Perchance he for whom this bell tolls may be so ill, as that he knows not it tolls for him; and perchance I may think myself so much better than I am, as that they who are about me, and see my state, may have caused it to toll for me, and I know not that.
John Donne (1572-1631), Devotions Upon Emergent Occasions, Meditation XVII: Nunc Lento Sonitu Dicunt, Morieris:
School life at Hunters Tryst generally followed the rhythm of the seasons and moved seamlessly from autumn through winter and spring before we broke up for the magically long summer holidays, which in my mind’s eye were always blissfully sunny.
The days had a certain pattern too. Come the dreaded Monday morning we dragged our feet from home to school. As we made our way along Oxgangs Park the bin men were usually out collecting bins. For some reason it introduced a little excitement. The bin men were always animated and loud and the air was full of dust from the ashes of the cleared fires, but I don’t recall anything ever happening, apart from an occasional car being delayed.
The snows of winter led to some excellent slides being formed on the downhill pavement outside the school entrance at Oxgangs Rise. The slides became so fast and treacherous that neighbours would eventually melt them with a liberal dose of Saxa Salt. The container had a child chasing a hen, with the slogan, See how it runs! And then it was Christmas and a New Year; a new term and learning the poetry of Robert Burns for Burns Day.
As we moved into the spring, and after Easter, the mornings became warmer and warmer and the scent of hawthorn and whin could be caught on the breeze and the cherry trees came into blossom. It was always a lovely feeling going to school in just a short sleeved top, not to mention the ever present short trousers.
Sometimes it was a different smell which greeted us on the return journey, if Mr McQueen, a keen gardener at Oxgangs Park, had taken a fresh delivery of farmyard manure for his large vegetable garden. I was always impressed at him doing this as no one else in the community did so; it struck me that he must be more knowledgeable and go ahead than any other local gardener. I liked too that an aspect of the countryside was brought to urban, concrete Oxgangs, albeit a smelly one!
Coming home from school in the afternoon had a very different feel. It was often lighter; always warmer; and you were free, even if it was only for an hour of leisure time. The afternoon departures were both more intense and crowded, with everyone trying to squeeze out together at the same time from the narrow lane exit. Once out into Oxgangs Rise the crowds dispersed quickly unless there were the cries of fight...fight... when a circular crowd would gather. Too often I found myself inside the ring!
|Old entrance to Hunters Tryst Primary School|
The days followed a pattern which was comforting. When something different happened to interrupt the general cycle of the school year it was always an exciting moment; particularly if it was unexpected. Sometimes we would get away early if the weather took a bad turn, perhaps after a very heavy downpour of rain or a deep fall of snow. Once or twice there was an occasional power cut-getting away early from school was always good news. Other variations in the year would include Harvest Festival and the School Sports Day when we enjoyed a half day.
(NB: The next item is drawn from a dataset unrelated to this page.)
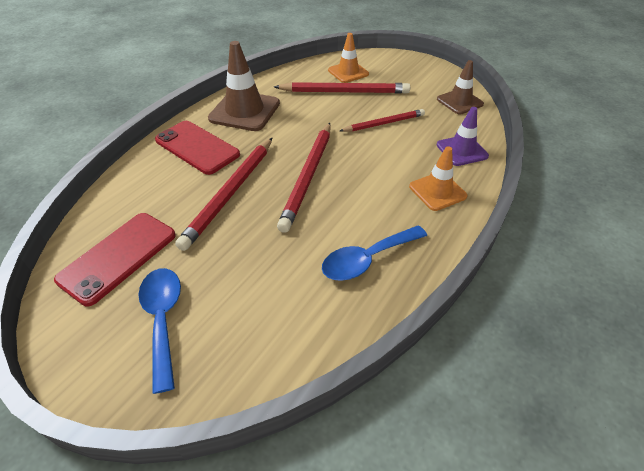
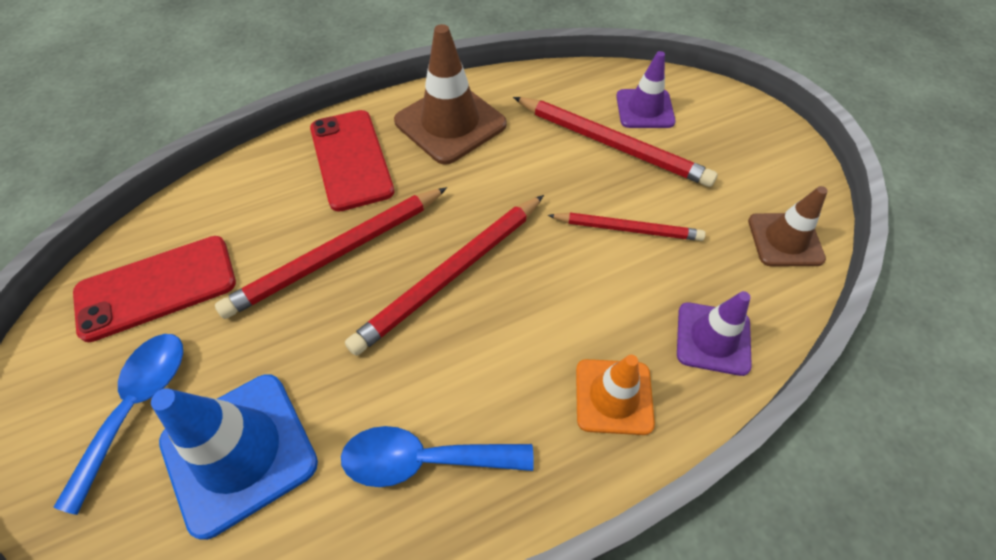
camera: 30 degrees right, 10 degrees up
orange traffic cone [328,33,369,83] -> purple traffic cone [616,51,676,128]
none -> blue traffic cone [151,374,318,540]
|Hunters Tryst Primary School, boarded up before being torn down|
It was school which was the vehicle which brought us all together-to laugh, cry, fight, play, learn and get up to adventures and misadventures-the glue which held us together; and the place where we interacted with teachers who taught us and from whom we learned and with whom we had grown up and who were an integral part of our lives.
And then, come that last week of June, when the school bell rings out for the last time, for those in Primary 7 the world comes to an abrupt end and a new beginning. It happens in the blink of an eye, like a guillotine coming down hard and quick-a brutal act. And we're all knowing, but unknowing. It sounds like a normal bell, but in reality and borrowing from Donne, is more akin to a funeral bell, signifying the end of school life at Hunters Tryst and the end of the interconnectedness of social life there. We spend days, weeks, months and years sharing a life together and then it's all over and we go our separate ways.
|6 Oxgangs Avenue, Edinburgh|
Similarly, it was The Stair which brought us all together, but unlike life at Hunters Tryst, The Stair as we knew it, died a slow, insidious death rather than the cold, clean sounding of a bell. And as mentioned in one of the very early vignettes, The Gap In The Curtain, because The Stair is still there, in a strange way we feel that if we enter through the front door of Number 6, that we can pass seamlessly through to another dimension, to another world, to the world of the 1960s, which of course no longer exists.
Today, Mrs Hilda Hanlon (6/7) is the last remaining original member at The Stair-The Last of the Mohicans. For the rest of us, we went off in a new direction, to establish new rhythms, new patterns, and new friendships, blissfully unaware that for all the children at The Stair, when the bell rang out, it rang out for us all. Even for those of us who didn't hear it-it sounded out for the end of an era.